捨てられては生きれないと思う

今朝の中日新聞5面の読者投稿に、公園に捨てられたウサギを心配する文面が載っていました。
当院でも今年になってから既に数頭、捨てウサギが心ある飼主さんに迎え入れられ、ホッとした例があります。

一昔前なら、えっ! イヌ・ネコじゃなくてウサギが捨てられたの?、と相当奇異に思われていたことでしょうが、ペットとしての地位が安定して、このような負の一面も見られるようになってきました。

私の幼年期、40年くらい前の小学校では飼育舎にウサギがいて、彼らは給食の残飯を餌にして生きていました。
病気になってもまともに診てくれる動物病院もなかったでしょうし、そもそも現在のように手厚く健康管理される時代ではありませんでしたから、平均寿命も5年程度だと想像します。

そして現在はイヌ・ネコに次ぐペットの地位を確立し、品種改良によってヒトに好まれる容姿を獲得、適正な飼育法が啓蒙され、病気を治療してくれる動物病院も増え、飛躍的に寿命が延びましたが、昔のような過酷な環境を生き延びる逞しい個体は姿を消し、適応能力の狭まった神経の繊細なウサギが増えた印象にあります。
斯様な特徴を持つ彼らが、飼主の勝手な判断で公園や川原に放たれ、元気に自立して生きていくことを望まれても、それは彼らに死ねということと同義です。

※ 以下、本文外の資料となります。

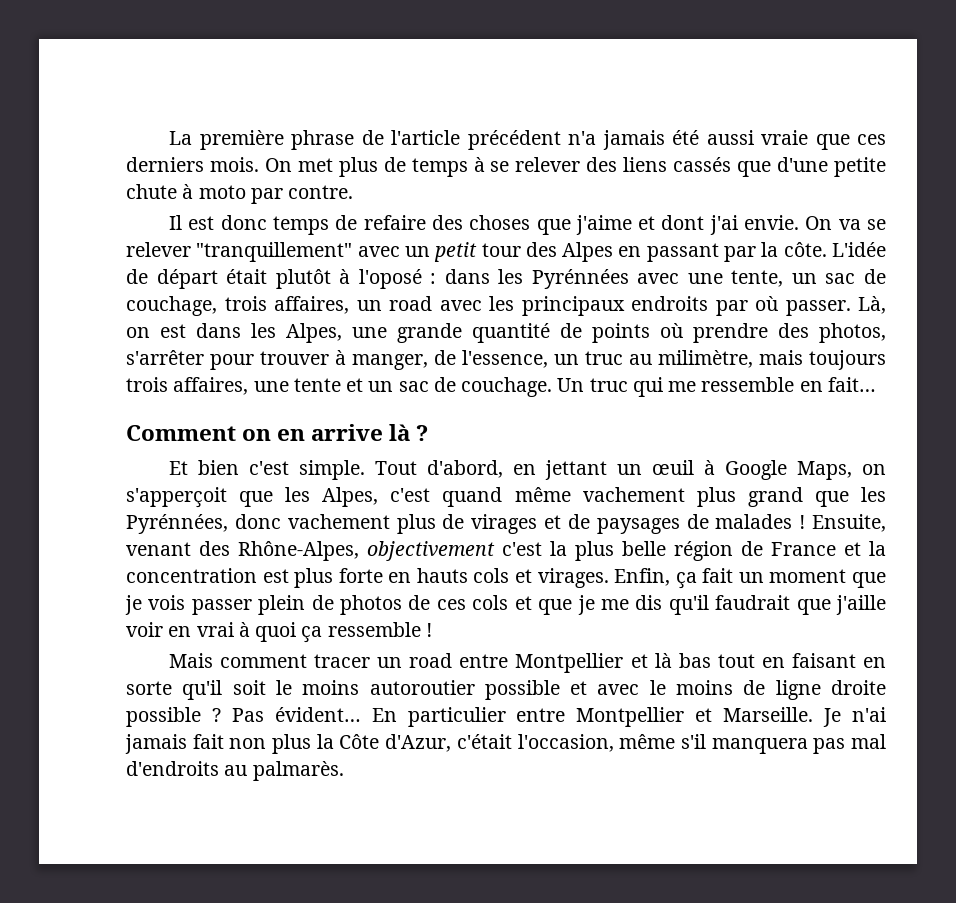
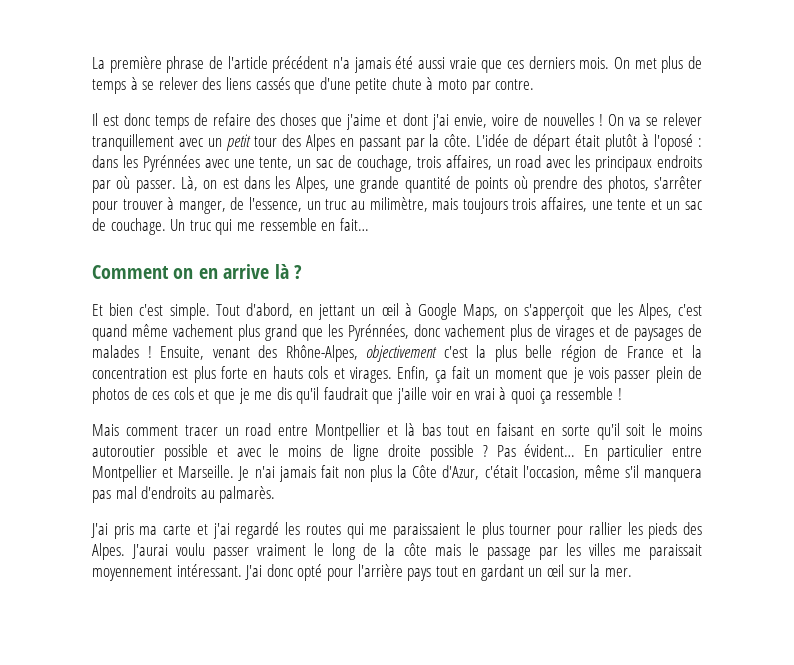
[744,215,800,230] envie. -> [453,113,603,128] envie, voire de nouvelles !
[196,242,353,262] "tranquillement" -> [92,134,174,151] tranquillement
[651,460,694,475] œuil -> [381,303,399,316] œil
(344, 771) none -> [91,522,702,539] [92,543,702,560] [92,564,632,581] // J'ai pris ma carte et j'ai regardé les routes qui me paraissaient le plus tourner pour rallier les pieds des Alpes. J'aurai voulu passer vraiment le long de la côte mais le passage par les villes me paraissait moyennement intéressant. J'ai donc opté pour l'arrière pays tout en gardant un œil sur la mer.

せっかく縁あってウサギを飼ったのに、触れない、抱っこができない、どれくらい食べてどれくらい排泄しているか把握してない、病気したとき薬を飲ませられない、老齢になったとき介護ができない、いよいよのとき覚悟と感謝の気持ちを持ってお別れできない…
ウサギ診療現場で残念なことはいくつかありますが、途中飼育放棄してウサギを野に放つ行為は、残念を通り越して怒りを感じます。